* [DATASET RECORDS]:
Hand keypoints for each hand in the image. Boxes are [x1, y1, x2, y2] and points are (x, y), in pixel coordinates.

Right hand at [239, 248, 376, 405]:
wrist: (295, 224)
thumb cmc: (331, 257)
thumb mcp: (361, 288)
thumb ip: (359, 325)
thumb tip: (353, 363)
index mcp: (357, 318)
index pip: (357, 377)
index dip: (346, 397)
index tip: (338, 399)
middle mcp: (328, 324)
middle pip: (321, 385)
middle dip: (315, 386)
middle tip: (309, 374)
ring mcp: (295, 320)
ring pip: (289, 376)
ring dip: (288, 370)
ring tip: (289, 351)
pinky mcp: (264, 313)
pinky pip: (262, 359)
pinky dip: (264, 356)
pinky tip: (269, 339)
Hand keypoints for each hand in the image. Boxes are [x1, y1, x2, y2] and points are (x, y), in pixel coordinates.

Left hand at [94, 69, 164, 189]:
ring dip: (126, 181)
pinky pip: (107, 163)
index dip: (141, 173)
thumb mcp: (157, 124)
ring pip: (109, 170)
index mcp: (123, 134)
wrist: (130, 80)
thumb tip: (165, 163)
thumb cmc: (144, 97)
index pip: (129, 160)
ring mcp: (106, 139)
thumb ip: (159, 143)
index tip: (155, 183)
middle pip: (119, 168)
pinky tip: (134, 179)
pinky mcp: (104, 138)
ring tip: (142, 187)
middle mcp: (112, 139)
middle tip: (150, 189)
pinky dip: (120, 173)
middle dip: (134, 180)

==

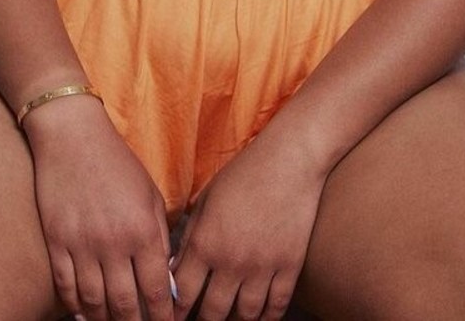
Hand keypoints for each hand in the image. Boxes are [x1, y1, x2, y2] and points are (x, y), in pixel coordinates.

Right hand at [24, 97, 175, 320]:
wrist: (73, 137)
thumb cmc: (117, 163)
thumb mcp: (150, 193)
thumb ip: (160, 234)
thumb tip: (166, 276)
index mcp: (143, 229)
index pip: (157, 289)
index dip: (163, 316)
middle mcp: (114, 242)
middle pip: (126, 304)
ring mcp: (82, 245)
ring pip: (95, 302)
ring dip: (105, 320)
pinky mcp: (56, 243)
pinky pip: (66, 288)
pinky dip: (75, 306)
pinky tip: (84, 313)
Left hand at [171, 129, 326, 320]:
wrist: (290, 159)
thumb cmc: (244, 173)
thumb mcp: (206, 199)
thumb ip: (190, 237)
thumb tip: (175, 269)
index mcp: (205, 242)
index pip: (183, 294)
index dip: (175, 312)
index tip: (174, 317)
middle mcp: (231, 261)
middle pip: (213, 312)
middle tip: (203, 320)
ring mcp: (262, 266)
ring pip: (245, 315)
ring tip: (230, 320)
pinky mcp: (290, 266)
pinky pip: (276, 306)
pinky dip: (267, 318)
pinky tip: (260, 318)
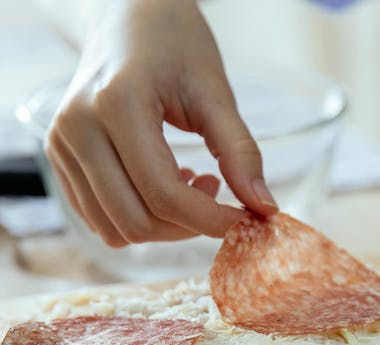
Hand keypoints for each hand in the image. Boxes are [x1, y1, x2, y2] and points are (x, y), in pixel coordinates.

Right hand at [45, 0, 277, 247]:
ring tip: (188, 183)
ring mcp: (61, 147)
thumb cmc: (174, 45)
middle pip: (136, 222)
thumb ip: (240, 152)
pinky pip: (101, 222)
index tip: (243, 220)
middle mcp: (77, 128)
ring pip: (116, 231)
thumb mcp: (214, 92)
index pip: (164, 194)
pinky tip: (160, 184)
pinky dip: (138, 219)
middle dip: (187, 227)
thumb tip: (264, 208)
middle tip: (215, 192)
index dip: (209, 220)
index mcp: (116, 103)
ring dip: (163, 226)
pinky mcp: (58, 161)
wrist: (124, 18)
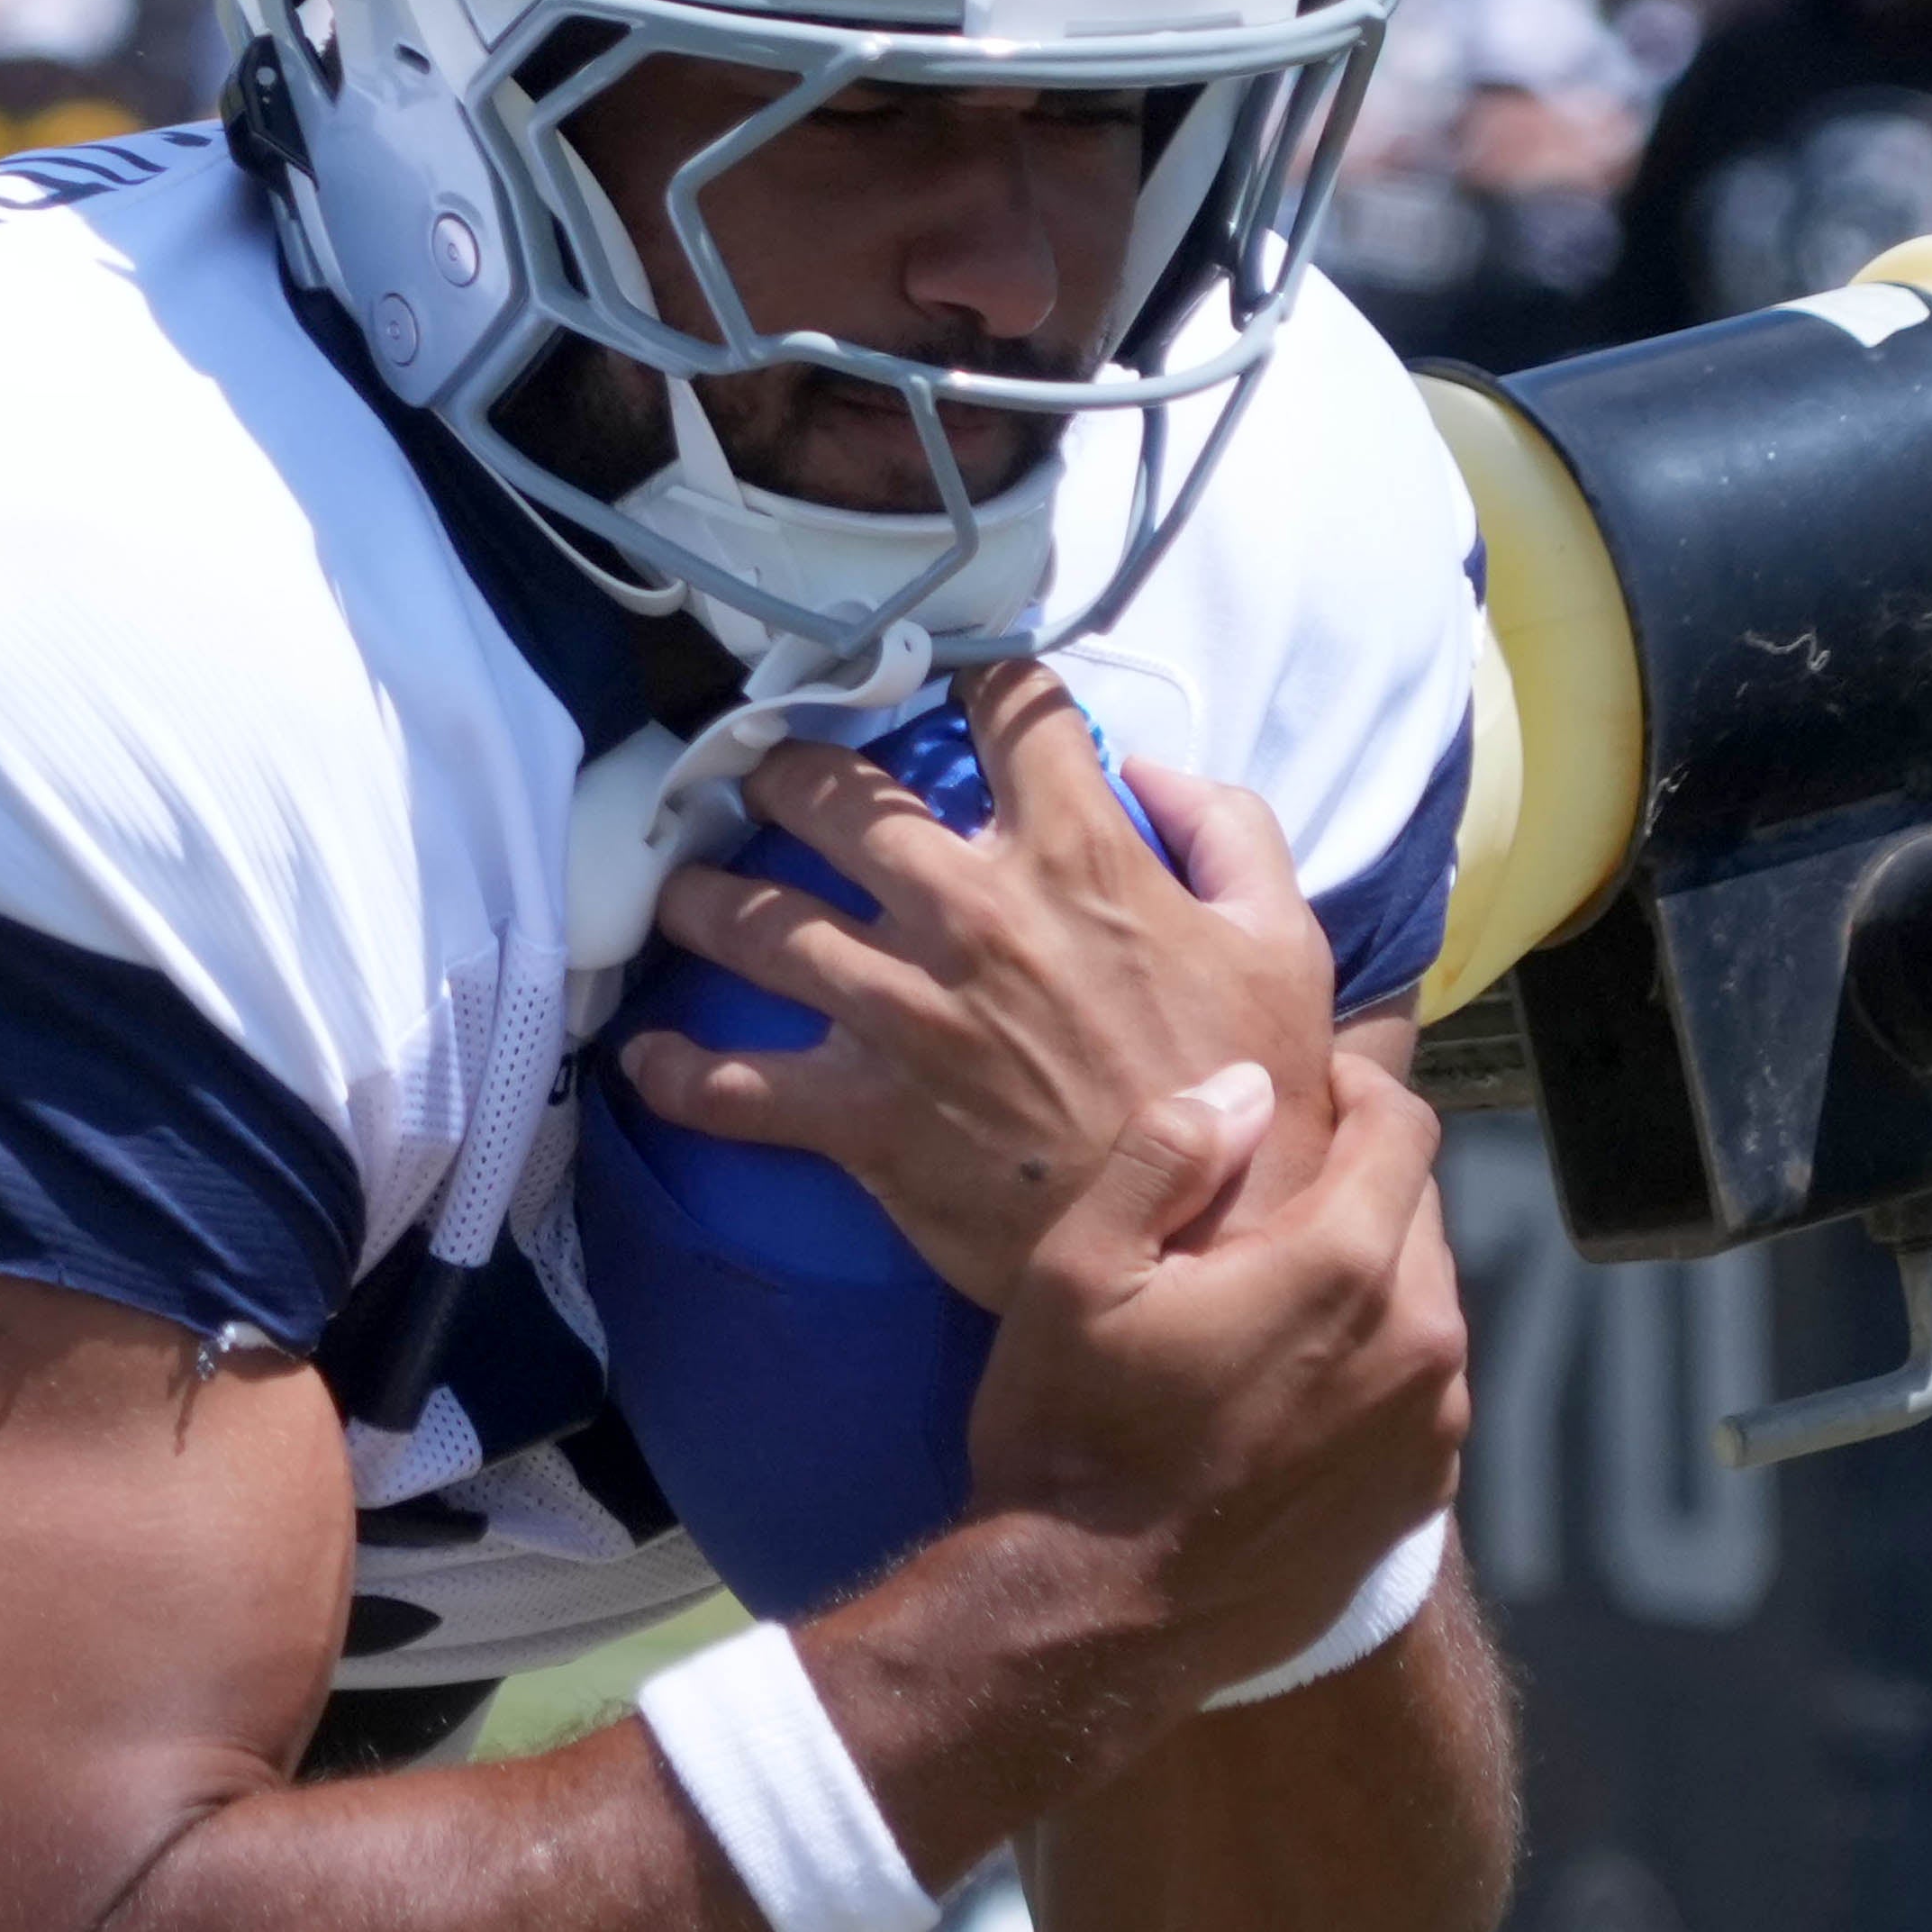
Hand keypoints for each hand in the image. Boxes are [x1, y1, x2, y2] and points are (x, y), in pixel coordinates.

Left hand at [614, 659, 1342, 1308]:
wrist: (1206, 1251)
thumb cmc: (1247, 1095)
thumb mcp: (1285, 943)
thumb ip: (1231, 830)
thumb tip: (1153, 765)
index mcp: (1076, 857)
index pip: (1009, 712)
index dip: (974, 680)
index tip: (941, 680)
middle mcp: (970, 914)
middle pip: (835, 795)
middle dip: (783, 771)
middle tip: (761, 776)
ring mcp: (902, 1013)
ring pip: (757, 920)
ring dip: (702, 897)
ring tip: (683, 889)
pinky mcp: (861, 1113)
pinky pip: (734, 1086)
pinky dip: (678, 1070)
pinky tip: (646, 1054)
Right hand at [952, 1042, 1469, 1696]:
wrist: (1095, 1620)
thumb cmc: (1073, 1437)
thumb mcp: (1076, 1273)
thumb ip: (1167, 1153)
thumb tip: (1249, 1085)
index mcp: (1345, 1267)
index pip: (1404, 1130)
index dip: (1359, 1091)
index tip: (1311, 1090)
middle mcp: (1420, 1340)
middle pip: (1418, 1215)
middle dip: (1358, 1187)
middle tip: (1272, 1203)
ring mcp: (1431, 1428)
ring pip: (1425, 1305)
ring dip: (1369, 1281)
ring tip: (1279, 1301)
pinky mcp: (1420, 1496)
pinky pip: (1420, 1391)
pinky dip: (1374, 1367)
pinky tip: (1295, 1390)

==

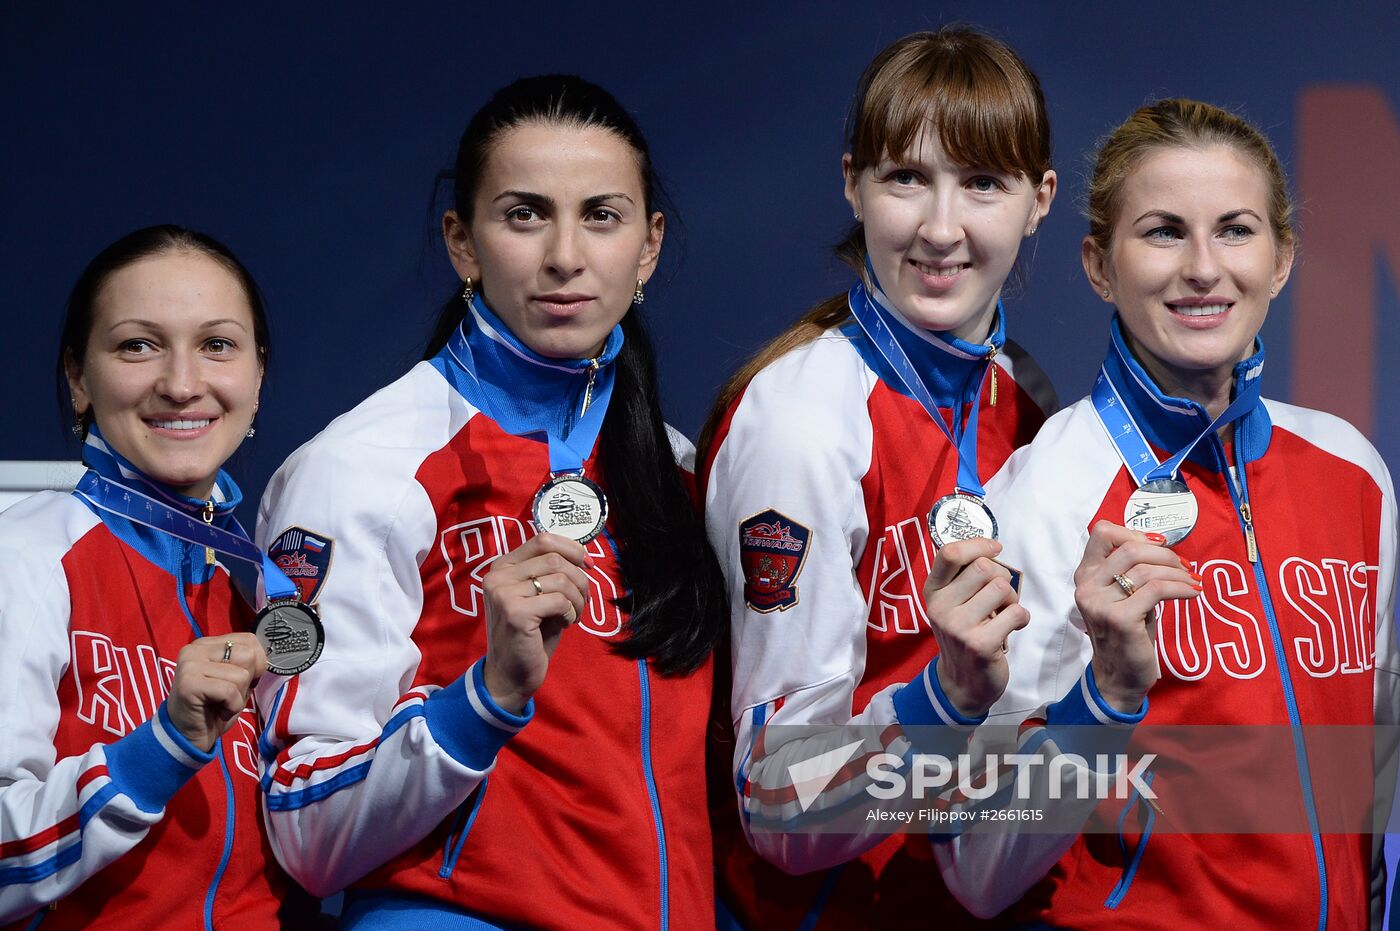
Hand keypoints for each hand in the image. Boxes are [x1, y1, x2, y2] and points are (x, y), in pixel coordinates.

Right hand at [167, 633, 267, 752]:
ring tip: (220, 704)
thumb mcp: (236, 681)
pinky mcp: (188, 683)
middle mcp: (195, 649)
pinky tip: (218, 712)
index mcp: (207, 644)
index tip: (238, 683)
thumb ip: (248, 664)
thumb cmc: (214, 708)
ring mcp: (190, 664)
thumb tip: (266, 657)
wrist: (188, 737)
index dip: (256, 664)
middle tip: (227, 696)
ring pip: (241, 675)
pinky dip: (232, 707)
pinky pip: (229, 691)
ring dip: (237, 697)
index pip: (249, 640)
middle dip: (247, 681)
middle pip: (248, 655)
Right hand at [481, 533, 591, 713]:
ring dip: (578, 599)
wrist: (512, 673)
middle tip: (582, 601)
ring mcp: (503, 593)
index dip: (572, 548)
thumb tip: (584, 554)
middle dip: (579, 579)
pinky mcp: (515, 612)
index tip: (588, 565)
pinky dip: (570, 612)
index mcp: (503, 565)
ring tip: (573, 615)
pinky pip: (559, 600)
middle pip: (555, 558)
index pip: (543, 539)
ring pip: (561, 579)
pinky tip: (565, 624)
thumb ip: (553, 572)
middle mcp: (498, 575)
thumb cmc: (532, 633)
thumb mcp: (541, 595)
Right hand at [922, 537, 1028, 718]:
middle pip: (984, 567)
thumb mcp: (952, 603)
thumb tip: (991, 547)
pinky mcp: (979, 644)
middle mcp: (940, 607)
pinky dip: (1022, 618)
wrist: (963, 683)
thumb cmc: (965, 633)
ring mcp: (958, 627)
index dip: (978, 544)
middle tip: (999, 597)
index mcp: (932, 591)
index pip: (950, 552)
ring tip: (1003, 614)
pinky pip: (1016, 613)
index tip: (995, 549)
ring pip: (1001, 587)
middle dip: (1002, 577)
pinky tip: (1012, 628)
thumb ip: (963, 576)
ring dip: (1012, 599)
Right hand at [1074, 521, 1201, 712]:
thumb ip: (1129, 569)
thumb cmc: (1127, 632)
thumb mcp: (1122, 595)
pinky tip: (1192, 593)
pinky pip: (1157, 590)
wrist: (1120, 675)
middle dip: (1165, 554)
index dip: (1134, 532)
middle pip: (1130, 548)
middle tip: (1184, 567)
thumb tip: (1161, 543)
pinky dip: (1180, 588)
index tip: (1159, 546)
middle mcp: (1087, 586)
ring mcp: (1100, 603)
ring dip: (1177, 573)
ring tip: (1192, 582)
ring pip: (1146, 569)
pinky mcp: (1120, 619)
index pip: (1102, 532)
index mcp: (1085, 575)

* [ACTION ITEM]:
Return exactly the lines that appear in the data above between the line containing "ring dip: (163, 226)" and the line containing "ring mcp: (902, 1013)", both of which are included, and leave the pictures out.

* [WRITTEN RESPONSE]:
ring dip: (163, 226)
pinky mcp: (58, 161)
wrist: (124, 18)
Hand keypoints for each hand in the image. Boxes are [x1, y1, x2, y2] and points are (x, y), in pixel coordinates.

Left hand at [614, 659, 1342, 1308]:
wrist: (1206, 1251)
thumb cmc: (1247, 1095)
thumb mcp: (1285, 943)
thumb ip: (1231, 830)
thumb tip: (1153, 765)
index mcp: (1076, 857)
index pip: (1009, 712)
index dip: (974, 680)
index tip: (941, 680)
middle mcp: (970, 914)
middle pip: (835, 795)
middle dip: (783, 771)
middle tip: (761, 776)
ring mcp: (902, 1013)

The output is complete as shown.